(Collection entries)
------------------------------------

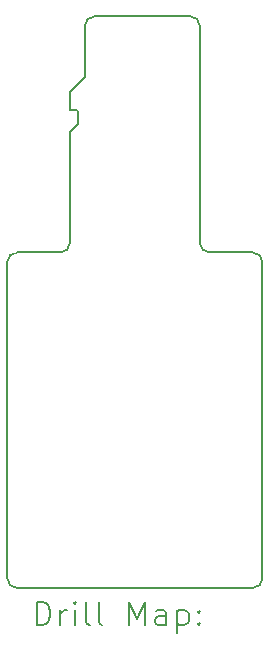
<source format=gbr>
%FSLAX45Y45*%
G04 Gerber Fmt 4.5, Leading zero omitted, Abs format (unit mm)*
G04 Created by KiCad (PCBNEW 6.0.6) date 2022-08-23 18:23:02*
%MOMM*%
%LPD*%
G01*
G04 APERTURE LIST*
%TA.AperFunction,Profile*%
%ADD10C,0.150000*%
%TD*%
%ADD11C,0.200000*%
G04 APERTURE END LIST*
D10*
X13720000Y-10470000D02*
G75*
G03*
X13640000Y-10550000I0J-80000D01*
G01*
X15800000Y-10550000D02*
G75*
G03*
X15720000Y-10470000I-80000J0D01*
G01*
X13640000Y-10550000D02*
X13640000Y-13230000D01*
X13640000Y-13230000D02*
G75*
G03*
X13720000Y-13310000I80000J0D01*
G01*
X15720000Y-13310000D02*
G75*
G03*
X15800000Y-13230000I0J80000D01*
G01*
X15800000Y-13230000D02*
X15800000Y-10550000D01*
X14090000Y-10470000D02*
X13720000Y-10470000D01*
X15720000Y-10470000D02*
X15350000Y-10470000D01*
X14170000Y-9890000D02*
X14170000Y-10390000D01*
X15270000Y-9890000D02*
X15270000Y-10390000D01*
X14170000Y-9450000D02*
X14170000Y-9890000D01*
X15270000Y-9890000D02*
X15270000Y-8550000D01*
X15270000Y-10390000D02*
G75*
G03*
X15350000Y-10470000I80000J0D01*
G01*
X14376000Y-8471000D02*
G75*
G03*
X14296000Y-8551000I0J-80000D01*
G01*
X13720000Y-13310000D02*
X15720000Y-13310000D01*
X14240000Y-9280000D02*
X14240000Y-9380000D01*
X14090000Y-10470000D02*
G75*
G03*
X14170000Y-10390000I0J80000D01*
G01*
X15270000Y-8550000D02*
G75*
G03*
X15189000Y-8471000I-80000J-1000D01*
G01*
X14240000Y-9380000D02*
X14170000Y-9450000D01*
X15189000Y-8471000D02*
X14376000Y-8471000D01*
X14169000Y-9110000D02*
X14169000Y-9260000D01*
X14169000Y-9260000D02*
X14219000Y-9260000D01*
X14296000Y-8983000D02*
X14296000Y-8551000D01*
X14240000Y-9280000D02*
G75*
G03*
X14219001Y-9260025I-20000J0D01*
G01*
X14296000Y-8983000D02*
X14169000Y-9110000D01*
D11*
X13890119Y-13627976D02*
X13890119Y-13427976D01*
X13937738Y-13427976D01*
X13966309Y-13437500D01*
X13985357Y-13456548D01*
X13994881Y-13475595D01*
X14004405Y-13513690D01*
X14004405Y-13542262D01*
X13994881Y-13580357D01*
X13985357Y-13599405D01*
X13966309Y-13618452D01*
X13937738Y-13627976D01*
X13890119Y-13627976D01*
X14090119Y-13627976D02*
X14090119Y-13494643D01*
X14090119Y-13532738D02*
X14099643Y-13513690D01*
X14109167Y-13504167D01*
X14128214Y-13494643D01*
X14147262Y-13494643D01*
X14213928Y-13627976D02*
X14213928Y-13494643D01*
X14213928Y-13427976D02*
X14204405Y-13437500D01*
X14213928Y-13447024D01*
X14223452Y-13437500D01*
X14213928Y-13427976D01*
X14213928Y-13447024D01*
X14337738Y-13627976D02*
X14318690Y-13618452D01*
X14309167Y-13599405D01*
X14309167Y-13427976D01*
X14442500Y-13627976D02*
X14423452Y-13618452D01*
X14413928Y-13599405D01*
X14413928Y-13427976D01*
X14671071Y-13627976D02*
X14671071Y-13427976D01*
X14737738Y-13570833D01*
X14804405Y-13427976D01*
X14804405Y-13627976D01*
X14985357Y-13627976D02*
X14985357Y-13523214D01*
X14975833Y-13504167D01*
X14956786Y-13494643D01*
X14918690Y-13494643D01*
X14899643Y-13504167D01*
X14985357Y-13618452D02*
X14966309Y-13627976D01*
X14918690Y-13627976D01*
X14899643Y-13618452D01*
X14890119Y-13599405D01*
X14890119Y-13580357D01*
X14899643Y-13561309D01*
X14918690Y-13551786D01*
X14966309Y-13551786D01*
X14985357Y-13542262D01*
X15080595Y-13494643D02*
X15080595Y-13694643D01*
X15080595Y-13504167D02*
X15099643Y-13494643D01*
X15137738Y-13494643D01*
X15156786Y-13504167D01*
X15166309Y-13513690D01*
X15175833Y-13532738D01*
X15175833Y-13589881D01*
X15166309Y-13608928D01*
X15156786Y-13618452D01*
X15137738Y-13627976D01*
X15099643Y-13627976D01*
X15080595Y-13618452D01*
X15261548Y-13608928D02*
X15271071Y-13618452D01*
X15261548Y-13627976D01*
X15252024Y-13618452D01*
X15261548Y-13608928D01*
X15261548Y-13627976D01*
X15261548Y-13504167D02*
X15271071Y-13513690D01*
X15261548Y-13523214D01*
X15252024Y-13513690D01*
X15261548Y-13504167D01*
X15261548Y-13523214D01*
M02*

</source>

------------------------------------

* [Request] Write down only the closing run of lines: the one containing "X15271071Y-13618452D01*" and every line after it to the end of the entries, exactly.

* [Solution to this problem]
X15271071Y-13618452D01*
X15261548Y-13627976D01*
X15252024Y-13618452D01*
X15261548Y-13608928D01*
X15261548Y-13627976D01*
X15261548Y-13504167D02*
X15271071Y-13513690D01*
X15261548Y-13523214D01*
X15252024Y-13513690D01*
X15261548Y-13504167D01*
X15261548Y-13523214D01*
M02*

</source>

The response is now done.